Unicorns are not just the stuff of fairy tales; some financial unicorns exist today. But investing in unicorns is speculative, and generally is unavailable to retail investors. Retail investors looking to bet on a unicorn may be able to do so indirectly through a mutual fund, exchange-traded fund or business development company. But beware; investing in unicorns is risky. This investment may bite.
What Does it Mean to be a Financial Unicorn?
In the area of financing businesses and start-up companies, the term “unicorn” has come to refer to a privately held company with a supposed valuation on paper of more than $1 billion. A privately held company is one that generally cannot sell shares to the public and is owned by a limited number of investors. Private companies can raise capital to fund their businesses in a variety of ways, and recent changes in federal and state securities laws have expanded these options.
Investors in unicorns typically are private funds (such as venture-capital, private-equity or hedge funds), wealthy individuals, and direct owners or employees of the unicorn itself. SEC-registered mutual funds, exchange-traded funds (ETFs) and business development companies (BDCs) also may invest in unicorns. Retail investors generally cannot purchase shares of unicorns directly, though. (Retail investors interested in betting on a particular unicorn could however search for a mutual fund, ETF or BDC with exposure to the company.)
Investing in unicorns carries very real risks, however, particularly when investing directly into a unicorn. As privately held companies, there is no public market to trade the securities of unicorns.

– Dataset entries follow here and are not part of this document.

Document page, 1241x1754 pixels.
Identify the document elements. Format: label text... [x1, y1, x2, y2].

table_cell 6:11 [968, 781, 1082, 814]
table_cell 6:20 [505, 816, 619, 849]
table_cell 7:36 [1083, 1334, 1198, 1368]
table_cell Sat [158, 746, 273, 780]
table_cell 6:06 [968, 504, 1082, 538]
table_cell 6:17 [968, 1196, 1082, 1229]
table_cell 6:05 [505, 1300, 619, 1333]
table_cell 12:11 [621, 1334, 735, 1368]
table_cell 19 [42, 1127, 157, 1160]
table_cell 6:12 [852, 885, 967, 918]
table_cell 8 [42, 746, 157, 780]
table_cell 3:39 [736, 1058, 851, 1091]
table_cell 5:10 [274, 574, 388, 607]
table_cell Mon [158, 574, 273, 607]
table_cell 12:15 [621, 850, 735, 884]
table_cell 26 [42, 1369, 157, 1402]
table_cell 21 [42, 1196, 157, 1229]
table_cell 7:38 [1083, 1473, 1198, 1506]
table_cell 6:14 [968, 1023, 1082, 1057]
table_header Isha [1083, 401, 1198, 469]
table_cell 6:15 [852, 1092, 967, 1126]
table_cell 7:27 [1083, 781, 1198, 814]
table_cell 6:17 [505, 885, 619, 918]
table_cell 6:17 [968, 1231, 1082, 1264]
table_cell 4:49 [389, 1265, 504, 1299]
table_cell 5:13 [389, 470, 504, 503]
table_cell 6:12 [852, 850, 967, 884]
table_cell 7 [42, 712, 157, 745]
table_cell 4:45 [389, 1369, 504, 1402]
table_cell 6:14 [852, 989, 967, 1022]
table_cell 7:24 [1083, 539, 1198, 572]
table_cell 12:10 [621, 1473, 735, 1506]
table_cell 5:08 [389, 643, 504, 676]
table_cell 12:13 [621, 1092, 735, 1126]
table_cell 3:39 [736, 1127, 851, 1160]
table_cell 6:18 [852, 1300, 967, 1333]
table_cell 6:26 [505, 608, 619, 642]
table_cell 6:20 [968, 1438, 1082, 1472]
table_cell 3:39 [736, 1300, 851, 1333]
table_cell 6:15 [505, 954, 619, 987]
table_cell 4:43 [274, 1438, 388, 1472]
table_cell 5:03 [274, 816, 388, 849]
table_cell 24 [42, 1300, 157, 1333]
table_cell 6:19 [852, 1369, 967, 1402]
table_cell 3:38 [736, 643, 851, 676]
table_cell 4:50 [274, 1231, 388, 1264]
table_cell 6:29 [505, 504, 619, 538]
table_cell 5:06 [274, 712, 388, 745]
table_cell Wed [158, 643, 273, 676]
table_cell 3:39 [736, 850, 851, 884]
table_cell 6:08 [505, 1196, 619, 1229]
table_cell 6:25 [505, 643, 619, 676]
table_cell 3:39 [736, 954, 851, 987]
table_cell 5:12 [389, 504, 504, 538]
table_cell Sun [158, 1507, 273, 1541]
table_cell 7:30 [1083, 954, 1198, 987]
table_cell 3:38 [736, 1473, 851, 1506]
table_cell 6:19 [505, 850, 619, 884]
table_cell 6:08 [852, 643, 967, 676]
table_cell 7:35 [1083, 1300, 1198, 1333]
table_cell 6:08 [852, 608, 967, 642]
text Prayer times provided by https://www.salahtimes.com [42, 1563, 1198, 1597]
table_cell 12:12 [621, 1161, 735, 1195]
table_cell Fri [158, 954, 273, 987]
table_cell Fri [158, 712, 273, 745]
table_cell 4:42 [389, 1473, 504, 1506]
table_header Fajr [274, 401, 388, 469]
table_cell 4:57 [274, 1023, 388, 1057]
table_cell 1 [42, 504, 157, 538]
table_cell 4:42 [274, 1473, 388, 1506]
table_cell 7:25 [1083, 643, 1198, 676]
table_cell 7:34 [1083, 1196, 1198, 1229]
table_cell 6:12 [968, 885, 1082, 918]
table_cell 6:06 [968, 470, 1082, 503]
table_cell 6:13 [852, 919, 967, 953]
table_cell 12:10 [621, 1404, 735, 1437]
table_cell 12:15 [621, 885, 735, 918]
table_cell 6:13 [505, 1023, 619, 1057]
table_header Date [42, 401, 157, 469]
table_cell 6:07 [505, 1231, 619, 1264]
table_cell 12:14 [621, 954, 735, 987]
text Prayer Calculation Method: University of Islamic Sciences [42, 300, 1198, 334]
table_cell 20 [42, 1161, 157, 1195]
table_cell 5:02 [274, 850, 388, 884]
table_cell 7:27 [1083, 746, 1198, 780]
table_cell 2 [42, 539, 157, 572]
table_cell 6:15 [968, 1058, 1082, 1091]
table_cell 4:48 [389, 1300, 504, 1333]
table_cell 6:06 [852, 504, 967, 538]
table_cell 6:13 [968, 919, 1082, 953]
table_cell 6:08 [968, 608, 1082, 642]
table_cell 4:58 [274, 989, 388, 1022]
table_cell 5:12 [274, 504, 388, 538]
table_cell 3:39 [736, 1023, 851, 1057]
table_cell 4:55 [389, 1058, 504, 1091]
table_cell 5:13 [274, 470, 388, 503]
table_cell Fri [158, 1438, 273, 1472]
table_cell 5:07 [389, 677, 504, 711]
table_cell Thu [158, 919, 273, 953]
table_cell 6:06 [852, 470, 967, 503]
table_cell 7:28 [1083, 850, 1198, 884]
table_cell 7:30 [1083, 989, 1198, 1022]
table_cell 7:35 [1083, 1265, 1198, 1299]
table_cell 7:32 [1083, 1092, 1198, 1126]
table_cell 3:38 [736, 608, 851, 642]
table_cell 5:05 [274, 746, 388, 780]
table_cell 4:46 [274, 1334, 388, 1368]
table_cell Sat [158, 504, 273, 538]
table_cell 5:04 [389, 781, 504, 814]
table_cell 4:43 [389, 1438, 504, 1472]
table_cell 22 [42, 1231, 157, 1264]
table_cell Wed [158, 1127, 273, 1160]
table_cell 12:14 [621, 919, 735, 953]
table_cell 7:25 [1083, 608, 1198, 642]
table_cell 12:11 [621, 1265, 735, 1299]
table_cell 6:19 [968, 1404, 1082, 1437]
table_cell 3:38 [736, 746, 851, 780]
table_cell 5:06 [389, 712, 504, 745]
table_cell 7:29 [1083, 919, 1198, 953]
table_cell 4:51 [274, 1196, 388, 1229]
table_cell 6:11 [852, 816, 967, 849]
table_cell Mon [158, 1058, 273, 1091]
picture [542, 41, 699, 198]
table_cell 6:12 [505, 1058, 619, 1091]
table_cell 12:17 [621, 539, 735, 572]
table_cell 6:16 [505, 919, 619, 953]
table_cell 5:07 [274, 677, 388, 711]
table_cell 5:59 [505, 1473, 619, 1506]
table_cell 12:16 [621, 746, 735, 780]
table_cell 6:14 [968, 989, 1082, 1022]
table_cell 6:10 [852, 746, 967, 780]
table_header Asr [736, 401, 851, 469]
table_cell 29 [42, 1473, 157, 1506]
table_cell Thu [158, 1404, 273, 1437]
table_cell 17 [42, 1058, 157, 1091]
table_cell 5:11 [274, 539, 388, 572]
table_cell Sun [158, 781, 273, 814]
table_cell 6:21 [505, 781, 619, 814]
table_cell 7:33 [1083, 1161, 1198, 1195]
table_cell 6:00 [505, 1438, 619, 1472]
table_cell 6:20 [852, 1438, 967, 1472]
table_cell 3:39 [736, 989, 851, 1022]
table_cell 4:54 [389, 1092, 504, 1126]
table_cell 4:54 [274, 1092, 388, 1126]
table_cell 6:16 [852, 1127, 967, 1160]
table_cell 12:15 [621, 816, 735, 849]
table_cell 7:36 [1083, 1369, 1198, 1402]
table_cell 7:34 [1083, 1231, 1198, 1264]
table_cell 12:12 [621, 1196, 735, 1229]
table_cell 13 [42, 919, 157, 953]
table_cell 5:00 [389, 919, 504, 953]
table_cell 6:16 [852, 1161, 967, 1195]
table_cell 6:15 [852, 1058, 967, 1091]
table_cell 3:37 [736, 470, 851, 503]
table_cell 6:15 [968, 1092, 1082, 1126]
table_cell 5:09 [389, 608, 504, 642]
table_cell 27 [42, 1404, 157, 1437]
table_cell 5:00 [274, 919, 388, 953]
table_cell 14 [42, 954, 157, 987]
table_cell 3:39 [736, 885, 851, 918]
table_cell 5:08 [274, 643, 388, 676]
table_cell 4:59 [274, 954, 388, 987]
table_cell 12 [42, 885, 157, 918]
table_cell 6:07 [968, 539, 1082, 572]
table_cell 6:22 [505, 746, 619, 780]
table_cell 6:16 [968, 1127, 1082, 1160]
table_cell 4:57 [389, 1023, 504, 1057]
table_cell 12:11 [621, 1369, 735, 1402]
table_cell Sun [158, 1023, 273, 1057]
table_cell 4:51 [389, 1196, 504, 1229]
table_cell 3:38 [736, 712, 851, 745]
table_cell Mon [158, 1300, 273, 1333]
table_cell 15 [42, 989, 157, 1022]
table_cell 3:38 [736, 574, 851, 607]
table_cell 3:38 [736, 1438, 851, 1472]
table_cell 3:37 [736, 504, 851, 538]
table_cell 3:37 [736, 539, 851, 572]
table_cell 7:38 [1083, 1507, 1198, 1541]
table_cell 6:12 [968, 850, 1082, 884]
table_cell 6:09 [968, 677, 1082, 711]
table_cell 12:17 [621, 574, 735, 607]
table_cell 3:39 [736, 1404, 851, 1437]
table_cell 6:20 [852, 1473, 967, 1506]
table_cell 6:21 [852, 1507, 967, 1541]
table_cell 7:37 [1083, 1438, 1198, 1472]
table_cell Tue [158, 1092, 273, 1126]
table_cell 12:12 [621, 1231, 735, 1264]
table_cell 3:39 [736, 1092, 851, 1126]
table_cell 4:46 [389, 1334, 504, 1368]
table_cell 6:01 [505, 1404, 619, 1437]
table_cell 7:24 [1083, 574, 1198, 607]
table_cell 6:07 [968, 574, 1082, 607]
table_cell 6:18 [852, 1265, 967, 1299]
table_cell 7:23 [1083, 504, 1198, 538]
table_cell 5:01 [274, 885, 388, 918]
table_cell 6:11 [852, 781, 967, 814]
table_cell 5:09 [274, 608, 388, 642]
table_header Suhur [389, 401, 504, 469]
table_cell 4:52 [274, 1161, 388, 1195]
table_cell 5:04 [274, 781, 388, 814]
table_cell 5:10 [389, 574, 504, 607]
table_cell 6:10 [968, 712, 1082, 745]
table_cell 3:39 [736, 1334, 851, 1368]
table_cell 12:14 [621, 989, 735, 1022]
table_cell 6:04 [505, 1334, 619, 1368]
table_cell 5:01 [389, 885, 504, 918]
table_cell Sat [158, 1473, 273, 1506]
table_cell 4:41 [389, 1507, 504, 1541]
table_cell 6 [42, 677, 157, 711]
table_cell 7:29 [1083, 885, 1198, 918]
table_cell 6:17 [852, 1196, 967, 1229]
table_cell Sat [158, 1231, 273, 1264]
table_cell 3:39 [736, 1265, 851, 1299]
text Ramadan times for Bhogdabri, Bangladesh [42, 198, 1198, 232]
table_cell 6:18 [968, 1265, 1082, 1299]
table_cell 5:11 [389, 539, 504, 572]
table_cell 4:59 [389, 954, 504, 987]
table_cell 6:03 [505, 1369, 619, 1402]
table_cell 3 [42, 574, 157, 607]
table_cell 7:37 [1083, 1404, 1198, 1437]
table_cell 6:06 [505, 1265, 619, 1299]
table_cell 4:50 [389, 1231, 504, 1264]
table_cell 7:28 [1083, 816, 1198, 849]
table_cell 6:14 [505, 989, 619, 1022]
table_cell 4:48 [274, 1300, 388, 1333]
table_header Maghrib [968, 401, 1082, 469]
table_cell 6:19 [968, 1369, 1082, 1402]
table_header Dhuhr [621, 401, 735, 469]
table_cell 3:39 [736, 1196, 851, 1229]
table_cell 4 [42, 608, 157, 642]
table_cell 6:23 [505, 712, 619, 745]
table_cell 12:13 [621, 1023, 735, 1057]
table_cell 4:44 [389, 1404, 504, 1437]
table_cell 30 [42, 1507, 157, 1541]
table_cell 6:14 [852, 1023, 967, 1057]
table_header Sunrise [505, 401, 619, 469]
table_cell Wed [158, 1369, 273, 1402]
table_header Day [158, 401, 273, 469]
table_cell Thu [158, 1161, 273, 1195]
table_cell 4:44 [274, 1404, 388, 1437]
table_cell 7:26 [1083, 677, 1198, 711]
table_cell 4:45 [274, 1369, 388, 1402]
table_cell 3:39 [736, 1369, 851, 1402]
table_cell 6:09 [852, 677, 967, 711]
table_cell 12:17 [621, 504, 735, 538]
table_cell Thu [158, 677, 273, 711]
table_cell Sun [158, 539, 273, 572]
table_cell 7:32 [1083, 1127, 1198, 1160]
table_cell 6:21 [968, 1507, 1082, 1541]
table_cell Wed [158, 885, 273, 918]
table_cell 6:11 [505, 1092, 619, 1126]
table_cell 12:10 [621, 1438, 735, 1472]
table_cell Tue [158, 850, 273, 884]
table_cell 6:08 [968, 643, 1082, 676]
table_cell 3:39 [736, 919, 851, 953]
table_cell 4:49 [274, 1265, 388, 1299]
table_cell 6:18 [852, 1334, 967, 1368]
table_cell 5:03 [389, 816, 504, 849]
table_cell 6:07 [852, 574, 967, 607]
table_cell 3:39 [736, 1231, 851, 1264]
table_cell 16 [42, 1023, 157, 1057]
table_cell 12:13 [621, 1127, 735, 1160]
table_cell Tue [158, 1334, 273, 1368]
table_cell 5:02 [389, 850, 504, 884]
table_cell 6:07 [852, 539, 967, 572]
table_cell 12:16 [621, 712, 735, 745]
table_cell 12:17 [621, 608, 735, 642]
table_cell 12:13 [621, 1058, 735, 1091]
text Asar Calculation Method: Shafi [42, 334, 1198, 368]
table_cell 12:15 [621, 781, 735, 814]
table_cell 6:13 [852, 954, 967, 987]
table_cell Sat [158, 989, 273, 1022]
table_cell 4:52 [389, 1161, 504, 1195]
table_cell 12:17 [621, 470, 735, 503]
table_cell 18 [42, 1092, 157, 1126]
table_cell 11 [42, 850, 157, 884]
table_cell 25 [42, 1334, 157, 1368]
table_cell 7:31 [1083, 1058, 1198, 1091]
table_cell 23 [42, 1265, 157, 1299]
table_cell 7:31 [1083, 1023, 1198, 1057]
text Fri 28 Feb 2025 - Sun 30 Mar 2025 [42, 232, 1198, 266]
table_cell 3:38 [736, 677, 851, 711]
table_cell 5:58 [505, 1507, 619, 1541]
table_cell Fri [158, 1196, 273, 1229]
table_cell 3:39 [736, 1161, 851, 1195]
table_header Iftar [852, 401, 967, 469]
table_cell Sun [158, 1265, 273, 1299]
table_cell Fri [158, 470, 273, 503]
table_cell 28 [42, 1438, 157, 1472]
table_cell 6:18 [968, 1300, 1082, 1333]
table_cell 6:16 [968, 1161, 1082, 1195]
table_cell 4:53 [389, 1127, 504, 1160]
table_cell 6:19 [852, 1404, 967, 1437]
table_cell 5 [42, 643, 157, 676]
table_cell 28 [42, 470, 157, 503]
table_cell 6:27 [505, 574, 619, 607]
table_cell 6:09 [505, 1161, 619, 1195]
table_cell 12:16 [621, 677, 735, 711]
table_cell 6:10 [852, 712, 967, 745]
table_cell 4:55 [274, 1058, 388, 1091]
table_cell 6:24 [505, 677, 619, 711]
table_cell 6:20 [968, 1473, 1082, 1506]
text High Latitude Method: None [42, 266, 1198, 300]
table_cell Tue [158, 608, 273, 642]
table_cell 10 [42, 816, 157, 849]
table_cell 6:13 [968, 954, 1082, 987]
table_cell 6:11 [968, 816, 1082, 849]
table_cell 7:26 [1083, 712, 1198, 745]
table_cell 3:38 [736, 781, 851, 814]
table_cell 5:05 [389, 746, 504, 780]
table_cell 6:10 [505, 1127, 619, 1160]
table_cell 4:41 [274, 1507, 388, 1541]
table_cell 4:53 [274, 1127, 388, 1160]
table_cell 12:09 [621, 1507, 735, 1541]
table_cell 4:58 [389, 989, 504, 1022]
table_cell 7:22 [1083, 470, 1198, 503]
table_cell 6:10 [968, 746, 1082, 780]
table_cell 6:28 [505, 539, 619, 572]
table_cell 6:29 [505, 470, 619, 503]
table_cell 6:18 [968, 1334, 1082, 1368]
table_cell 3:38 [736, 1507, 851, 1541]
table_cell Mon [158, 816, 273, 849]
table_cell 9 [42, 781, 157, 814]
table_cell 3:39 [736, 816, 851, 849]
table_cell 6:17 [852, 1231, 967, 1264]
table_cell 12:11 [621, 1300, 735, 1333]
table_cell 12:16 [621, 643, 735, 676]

This means that the securities are illiquid, or not easily sold or exchanged for cash. The market valuations of unicorns therefore may not reflect the intrinsic value of these businesses. Unicorns also are unlikely to have the same level of robust public disclosures required of publicly-traded companies.
Historically, investors in start-ups had limited opportunities to sell shares before the company held an IPO and a secondary trading market opened. Start-ups’ securities accordingly were highly illiquid. Federal legislation that came into effect on December 4, 2015, though, eased the way for early investors to resell shares. This enabled unicorns to expand their investor base and develop market awareness prior to making a public offering (though unicorns should still be considered illiquid). In addition, regulatory changes enacted in 2012 raised the ceiling on the number of investors a private company could have before the company would be obligated to register its securities and become publicly-traded. This regulatory change has helped unicorns stay private for longer periods of time.
What are Some Risks of Investing in pre-IPO Shares?
- Fraud: weak internal controls and corporate governance infrastructure may lead to fraudulent practices by a unicorn. For example, a company could create false sales and shipping documents to artificially increase sales numbers.
- Disclosure: since the securities of unicorns will not be registered at the state or federal level, investors may lack important information to make an investment decision.
- Liquidity: there is no guarantee shares can be resold after purchase.
- Valuation: the valuation on a unicorn pre-IPO may not reflect the intrinsic value of the enterprise. In addition, even if the unicorn eventually holds an IPO, there is no guarantee the stock price will rise. Some IPOs are unsuccessful, and shares fall after the company goes public.